Nigeria to boycott Anglican archbishops summit over gay marriage controversy

Primate of the Church of Nigeria Anglican Communion the Most Rev Nicholas Okoh
Okoh

Primate of the Church of Nigeria, Anglican Communion, the Most Rev Nicholas Okoh, and other traditionalists may boycott a summit of Anglican leaders chaired by the Archbishop of Canterbury because the latter is too liberal over homosexuality.

Daily Mail reports that at least two African archbishops will not attend the October gathering as Archbishop Justin Welby has also invited their liberal counterparts from the US and Scotland, who already conduct gay marriages in church.

Insiders said four or five other conservative archbishops from Africa and Asia could also boycott the Canterbury summit of the leaders of the 70 million-strong Anglican Communion, of which the Archbishop of Canterbury is nominal leader.
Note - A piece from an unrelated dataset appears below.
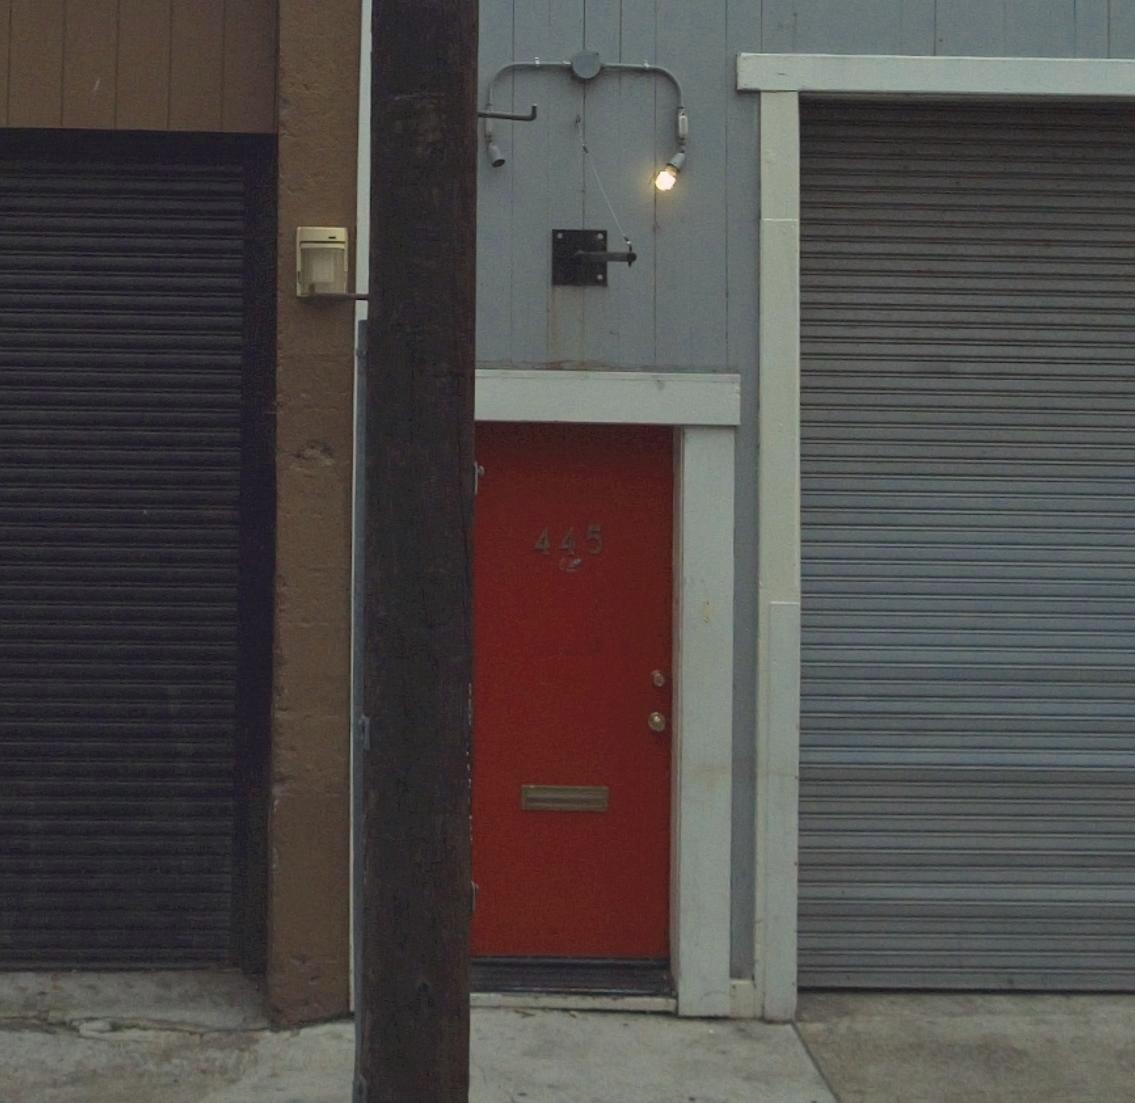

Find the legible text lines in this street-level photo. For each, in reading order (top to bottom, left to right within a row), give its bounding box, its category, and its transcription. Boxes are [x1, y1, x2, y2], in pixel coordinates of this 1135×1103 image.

The snub would be a fresh blow to Archbishop Welby’s efforts to prevent a permanent split in global Anglicanism.

Conservative archbishops, led by Okoh, on Friday consecrated Canon Andy Lines at a meeting in America after warning that Western churches were abandoning biblical teaching on gay marriage.

The archbishops say the new missionary bishop would support disaffected Anglicans who quit in protest at the Scottish Episcopal Church’s decision to become the first Anglican body in the UK to allow same-sex marriage in its churches.

But Canon Lines, a former British Army tank commander and father-of-three from Surrey, will also minister to traditionalist parishes that break away from the Church of England.

At the consecration held in the United States of America, Okoh urged the new bishop to “avoid fruitless controversies… and meetings”.

Archbishop Welby is also coming under fresh pressure from Church of England liberals to lift the ban on same-sex marriages in English churches. The Dean of Westminster Abbey, John Hall, broke his silence last week to urge the reform.

A source close to the conservative archbishops said that some had decided not to go to the summit and some were still making up their minds.

He added: “If the Archbishop of Canterbury wants to be certain of having the majority of the Anglican Communion in attendance, it isn’t complicated. He can choose not to invite those few, small provinces who have unrepentantly torn the fabric of the Communion.”